La miniera di El Cerrejon (Archivio Contagioradio)

 

NELLA ZONA DI LA GUAJIRA c’è El Cerrejon, la miniera di carbone a cielo aperto più grande del mondo, oggi in mano alla statunitense Drummond e alla svizzera Prodeco-Glencore: si estende per 69. 327 ettari e dalla sua inaugurazione nel 1985, ha provocato la sparizione di 17 bacini idrici, la desertificazione di 72.000 ettari di foresta e lo spostamento di fiumi fondamentali in zone desertiche, come il Rio Rancheria. Ecco perché lunedì è stata presentata una domanda al Consiglio di stato colombiano per la chiusura della megaminiera, in quanto avrebbe violato in 60 occasioni i termini della licenza ambientale, compartecipando in maniera decisiva all’impoverimento materiale e spirituale del popolo indigeno Wayuu.

ATTRAVERSARE LA PENISOLA de La Guajira produce emozioni contrastanti. Il paesaggio è secco, affascinante e violento. Affacciata sul Mar dei Caraibi, divisa dal resto del paese dalla Sierra Nevada, è una regione abitata fin dall’antichità dai Wayuu, che sfoggiano i rituali vestiti ampi e colorati, adornati dalle borse che la cosmogonia racconta tessute da un grande ragno. Guajira in Colombia può significare turismo, tramonti e dune di sabbia. Oppure carbone insanguinato e povertà.

 

Angelica Ortiz di Fuerza Mujeres Wayuu a Riohacha (foto Francesca Caprini)

 

NELLA CAPITALE REGIONALE, Riohacha, incontriamo Angelica Ortiz, di Fuerza Mujeres Wayuu. Arriva con una scorta armata a causa delle minacce ricevute per la sua attività politica . È solo di due giorni fa l’ultimo assassinio di un leader wayuu, il professore Víctor Ceballos Epinayu. La sua uccisione fa salire a 35 il numero dei leader indigeni ammazzati in Colombia dalla fine del 2018, e a quasi 500 quello delle e dei difensori ed ex combattenti caduti dalla firma degli accordi di pace con l’esercito guerrigliero Farc Ep nel dicembre del 2016. Ma nella Nazione Wayuu sono le donne a correre i rischi maggiori, per il potere politico e spirituale che ricoprono nelle comunità, organizzate per via matrilineare.

# Informazioni sul compito
Prosegua l'articolo sulla miniera di El Cerrejon e sul popolo Wayuu a partire dall'ultima frase riportata.

# Dati forniti
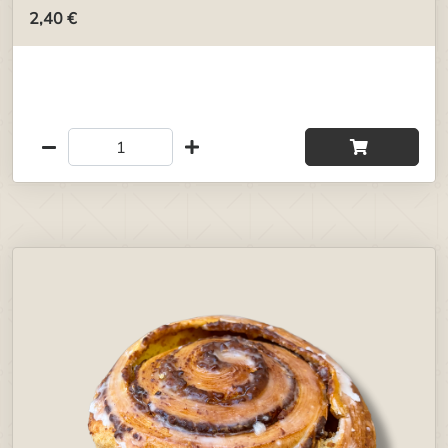
2,40 €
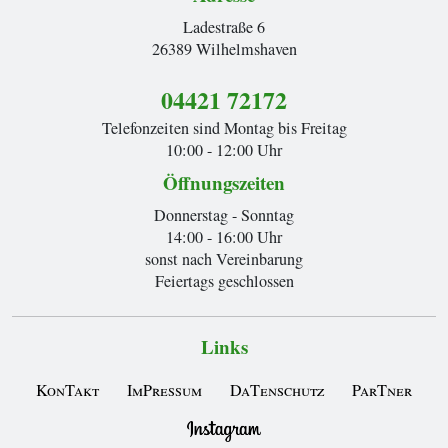
Ladestraße 6
26389 Wilhelmshaven
04421 72172
Telefonzeiten sind Montag bis Freitag
10:00 - 12:00 Uhr
Öffnungszeiten
Donnerstag - Sonntag
14:00 - 16:00 Uhr
sonst nach Vereinbarung
Feiertags geschlossen
Links
KonTakt
ImPressum
DaTenschutz
ParTner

# Esito della prova
«FUERZA DE MUJERES WAYUU nasce nel 2006 come organizzazione femminile in difesa dei diritti umani – racconta Angela -. È stata inizialmente una risposta alle violenze causate dalle Auc – Autodefensas Unidas de Colombia (uno dei principali gruppi armati paramilitari, che a La Guajira comparvero a ruota dei lavori della miniera, ndr) – ma si occupa di rendere visibile la situazione di fragilità del nostro popolo, impoverito da uno sviluppo che ha provocato lo smembramento delle comunità, la sparizione dalle mappe geografiche di almeno 15 di loro e il “riposizionamento” temporaneo di altre 5; el Cerrejon, l’industria del carbone nel cuore del nostro territorio, consuma al giorno fra i 17 e i 20 milioni di litri di acqua, mentre noi dobbiamo raccattare qualche gallone di acqua tiepida».

E mentre la vicepresidenta colombiana Lucía Ramírez si affretta a dichiarare che «gli aiuti umanitari arriveranno anche a La Guajira», Angelica ribadisce: «Quello che chiediamo al governo Duque è un cambiamento radicale delle politiche energetiche nei nostri territori, non l’elemosina».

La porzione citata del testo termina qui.